Exercise prompt
Reproduce the records below exactly as they appear, omitting any pictures they contain.

Extracted material
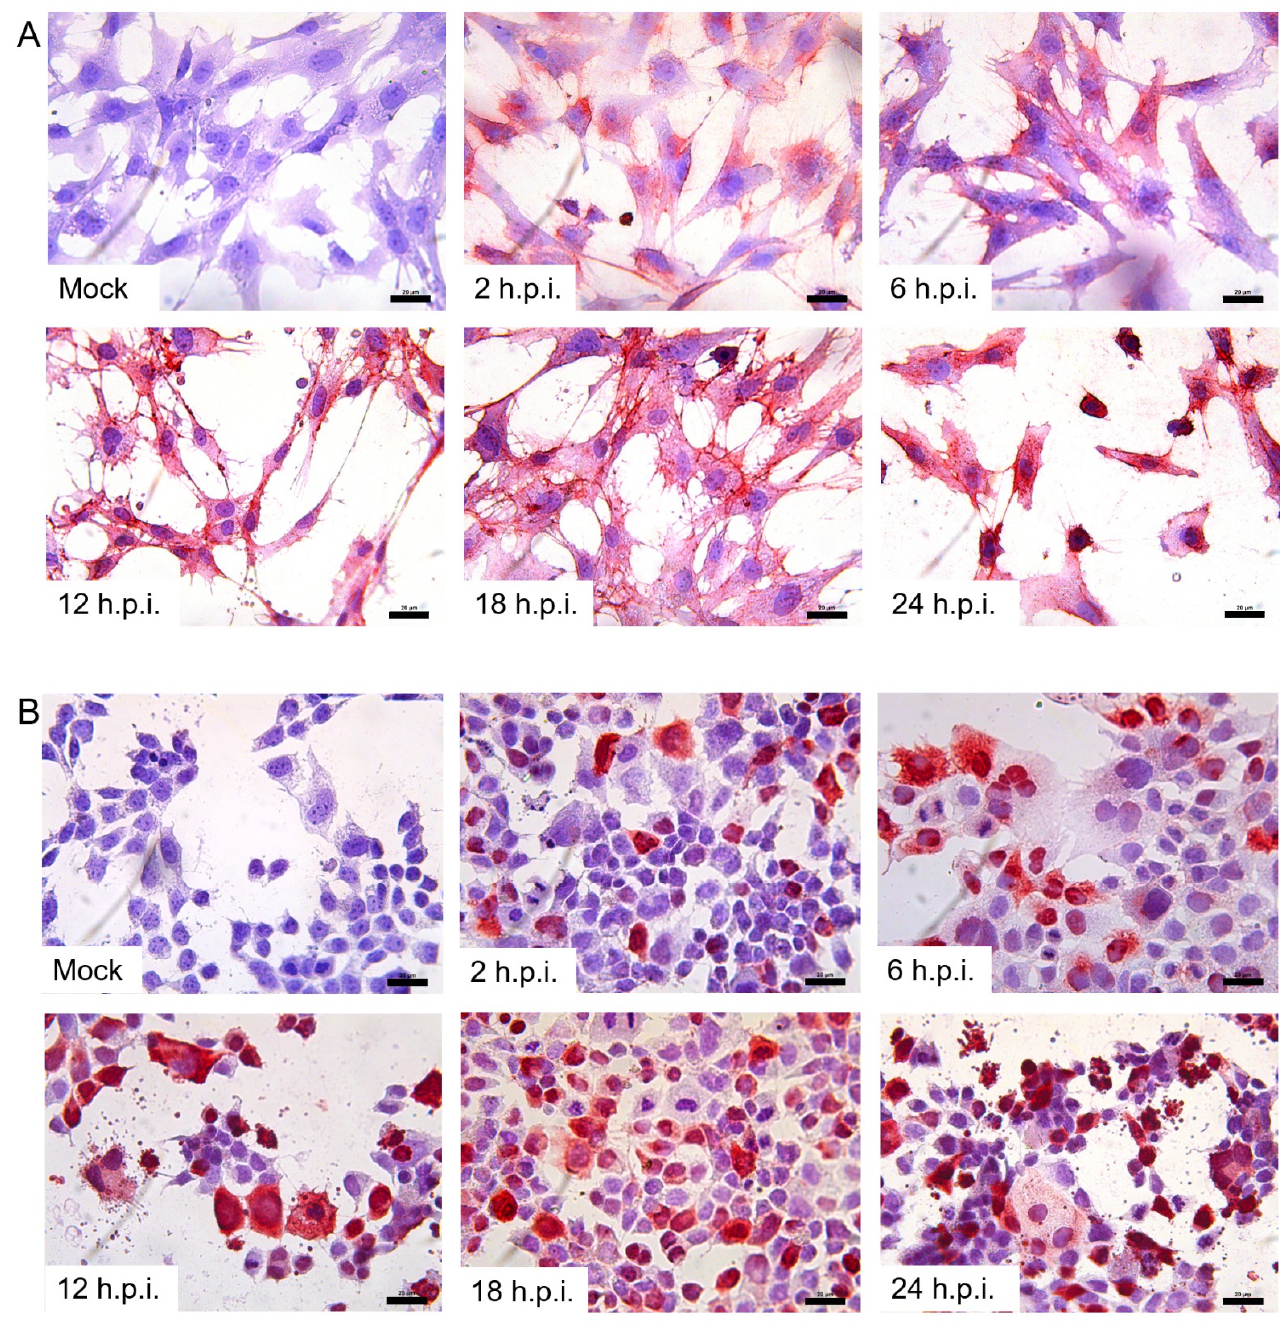
Figure 5. HA expression in H1N1/09-infected human placental cell lines. The brown–red color stands for the positive signals. An antibody against H1N1 HA was used to detect HA expression. TEV-1 cells ( A ) were mock-infected or infected with H1N1/09 for 2 h, 6 h, 12 h, 18 h and 24 h, respectively; JAR cells ( B ) were mock-infected or infected with H1N1/09 for 2 h, 6 h, 12 h, 18 h and 24 h, respectively. All cells were counterstained with hematoxylin. Scale bar = 20 μ m.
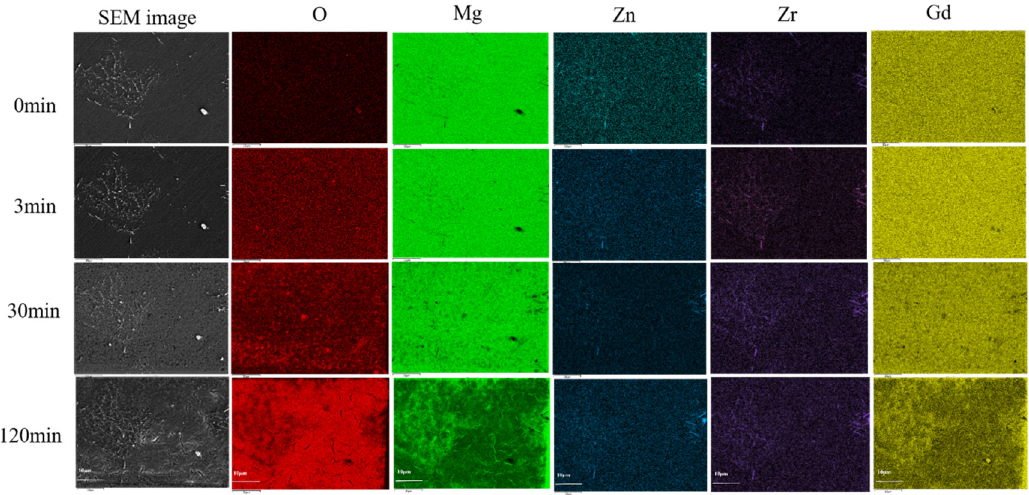
Figure 8. SEM images and element distribution maps of GZ61K alloy following various immersion durations.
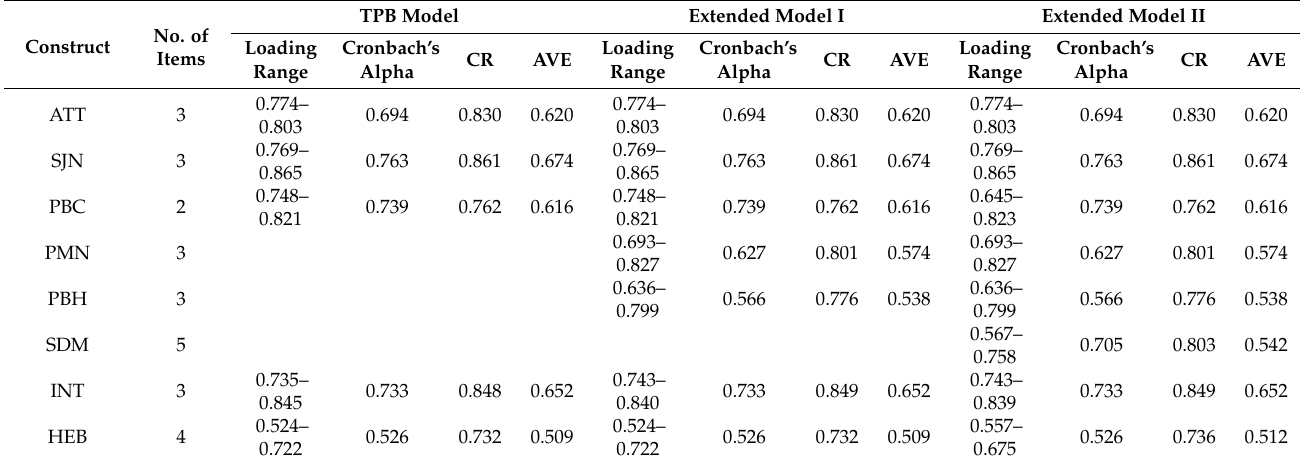
Table 2. Convergent validity results of the three models.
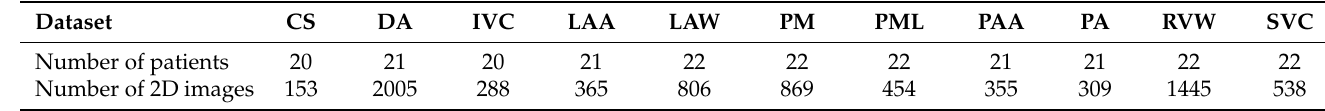
Table 1. Dataset details. Number of different patients per cardiovascular structure and total number of 2D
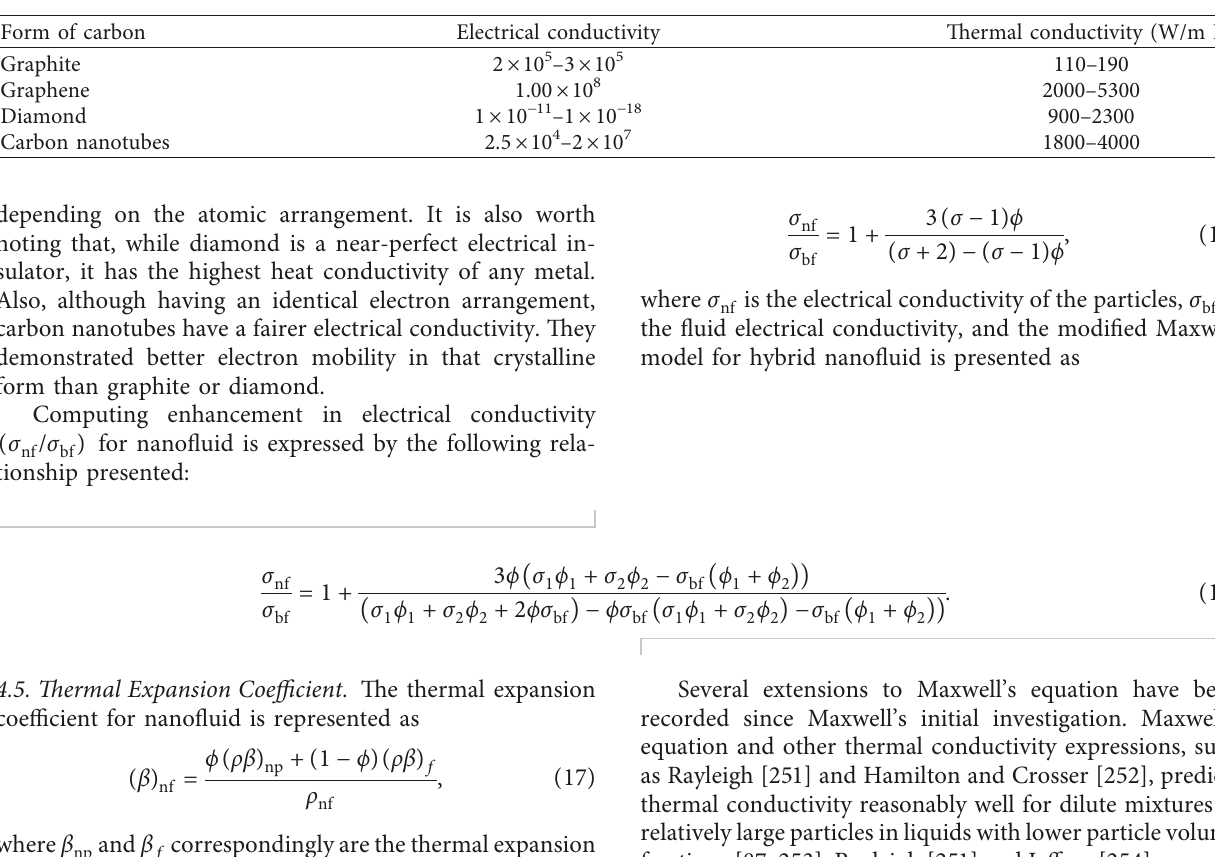
Table 7: Electrical and thermal conductivities of some carbon-based materials at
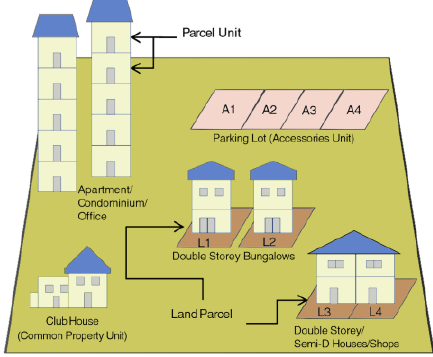
Figure 1. Strata related cadastral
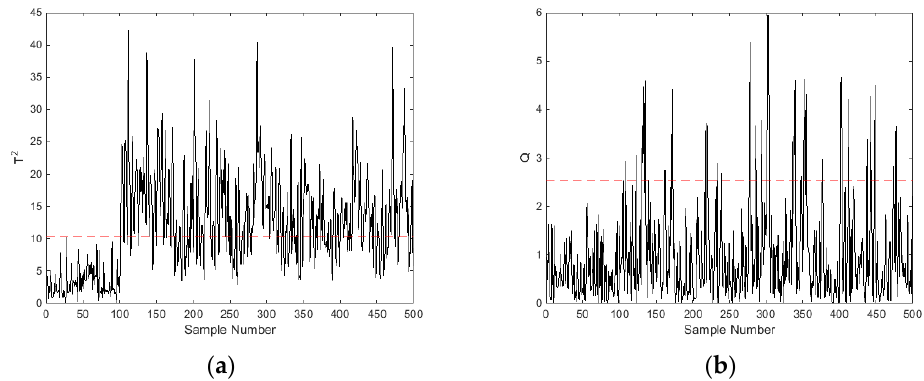
Figure 5. Monitoring charts of oil leakage by using multivariate statistics (50% full load and 1800 rpm): ( a ) Hotelling 2 T at different samples and ( b ) Q statistic at different samples.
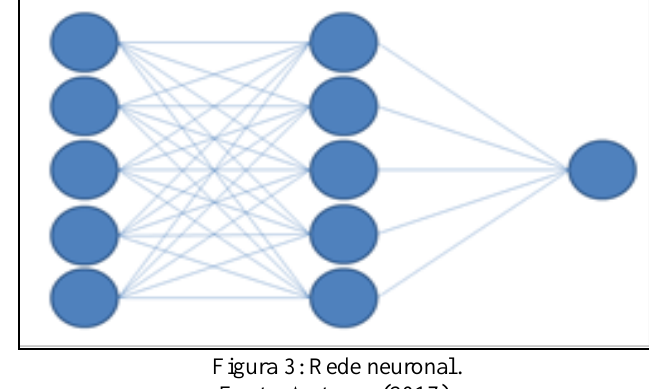
Figura 3: Rede neuronal. Fonte: Autores,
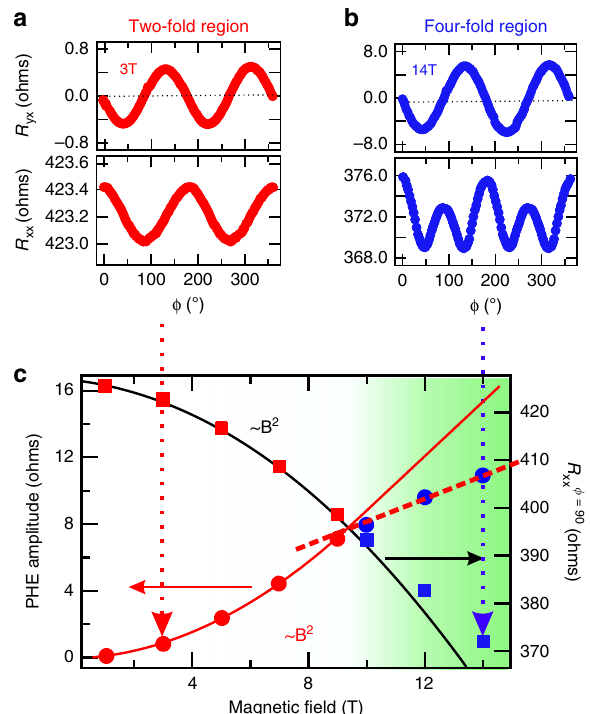
Fig. 5 Signature of ABJ chiral anomaly. (Color online) a R yx and R xx data for 3 T and b for 14 T. c The red markers (white background area) show the low magnetic fi eld region where AMR has two fold symmetry and blue markers (green background) show high- fi eld region where AMR has 4-fold symmetry. Circles represent the PHE amplitude as a function of magnetic fi eld and squares represent R ϕ ¼ 90 (cid:3) i.e. absolute value of magnetoresistance xx R ϕ = 90° as a function of magnetic fi xx for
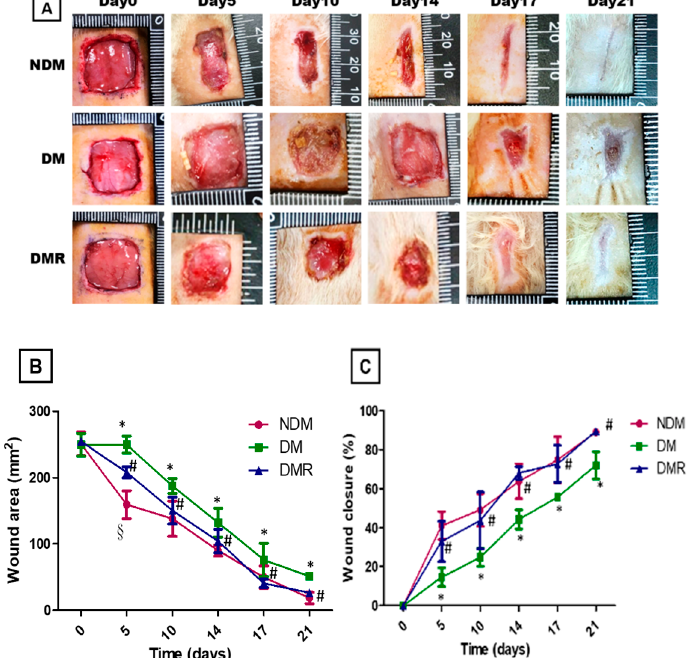
Figure 3. Continuous monitoring of 15 mm wound closure in each group over 21 days ( A ). The wound area ( B ) and wound closure ( C ) were calculated with NIH Image J analyzer by tracing the wound margin and calculating the pixel area. * p < 0.05 DM compared with the NDM group, § p < 0.05 DMR compared with the NDM group, # p < 0.05 DMR compared with the DM group.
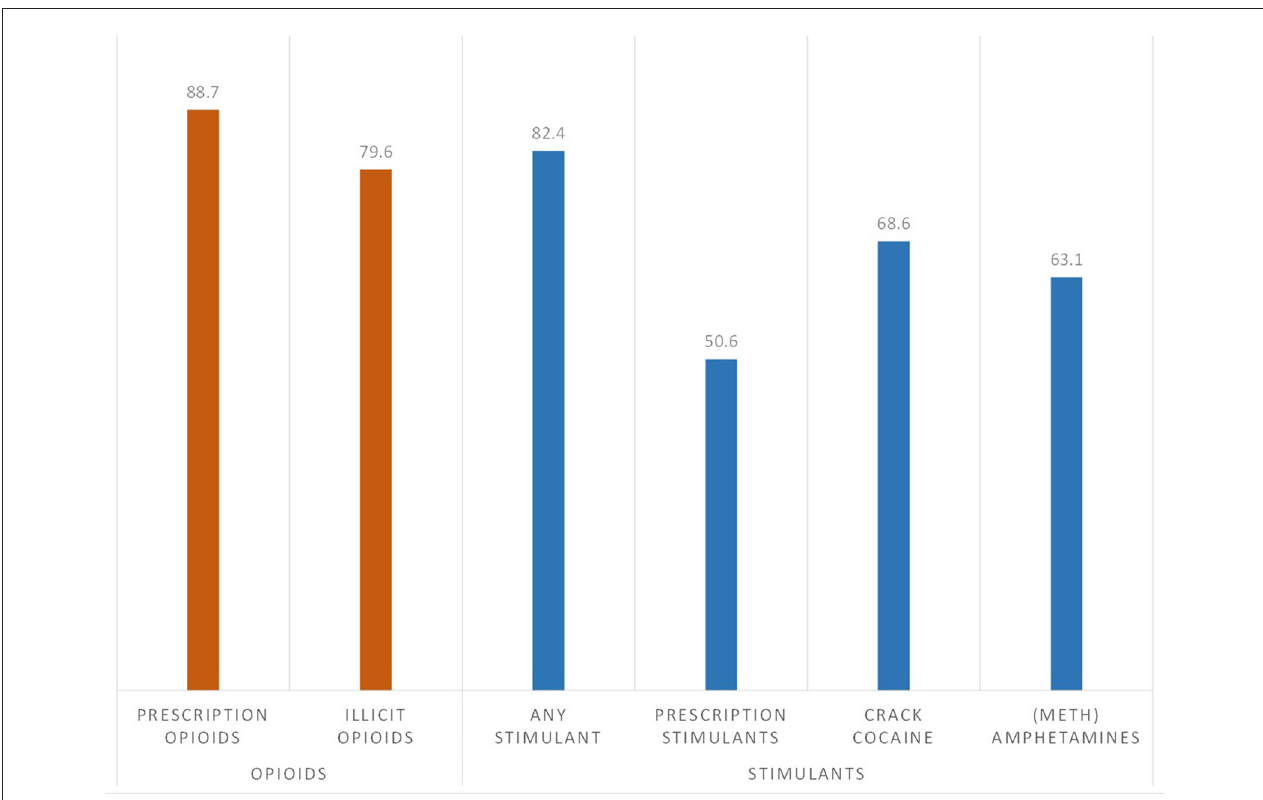
FIGURE 1 | Prevalence of lifetime exposure to opioid and stimulants among individuals with opioid use disorder ( n = 7,109), adjusted for age of initial drug exposure and time since year of initial drug exposure.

Result
Figure 5. HA expression in H1N1/09-infected human placental cell lines. The brown–red color stands for the positive signals. An antibody against H1N1 HA was used to detect HA expression. TEV-1 cells ( A ) were mock-infected or infected with H1N1/09 for 2 h, 6 h, 12 h, 18 h and 24 h, respectively; JAR cells ( B ) were mock-infected or infected with H1N1/09 for 2 h, 6 h, 12 h, 18 h and 24 h, respectively. All cells were counterstained with hematoxylin. Scale bar = 20 μ m.
Figure 8. SEM images and element distribution maps of GZ61K alloy following various immersion durations.
Table 2. Convergent validity results of the three models.
Table 1. Dataset details. Number of different patients per cardiovascular structure and total number of 2D
Table 7: Electrical and thermal conductivities of some carbon-based materials at
Figure 1. Strata related cadastral
Figure 5. Monitoring charts of oil leakage by using multivariate statistics (50% full load and 1800 rpm): ( a ) Hotelling 2 T at different samples and ( b ) Q statistic at different samples.
Figura 3: Rede neuronal. Fonte: Autores,
Fig. 5 Signature of ABJ chiral anomaly. (Color online) a R yx and R xx data for 3 T and b for 14 T. c The red markers (white background area) show the low magnetic fi eld region where AMR has two fold symmetry and blue markers (green background) show high- fi eld region where AMR has 4-fold symmetry. Circles represent the PHE amplitude as a function of magnetic fi eld and squares represent R ϕ ¼ 90 (cid:3) i.e. absolute value of magnetoresistance xx R ϕ = 90° as a function of magnetic fi xx for
Figure 3. Continuous monitoring of 15 mm wound closure in each group over 21 days ( A ). The wound area ( B ) and wound closure ( C ) were calculated with NIH Image J analyzer by tracing the wound margin and calculating the pixel area. * p < 0.05 DM compared with the NDM group, § p < 0.05 DMR compared with the NDM group, # p < 0.05 DMR compared with the DM group.
FIGURE 1 | Prevalence of lifetime exposure to opioid and stimulants among individuals with opioid use disorder ( n = 7,109), adjusted for age of initial drug exposure and time since year of initial drug exposure.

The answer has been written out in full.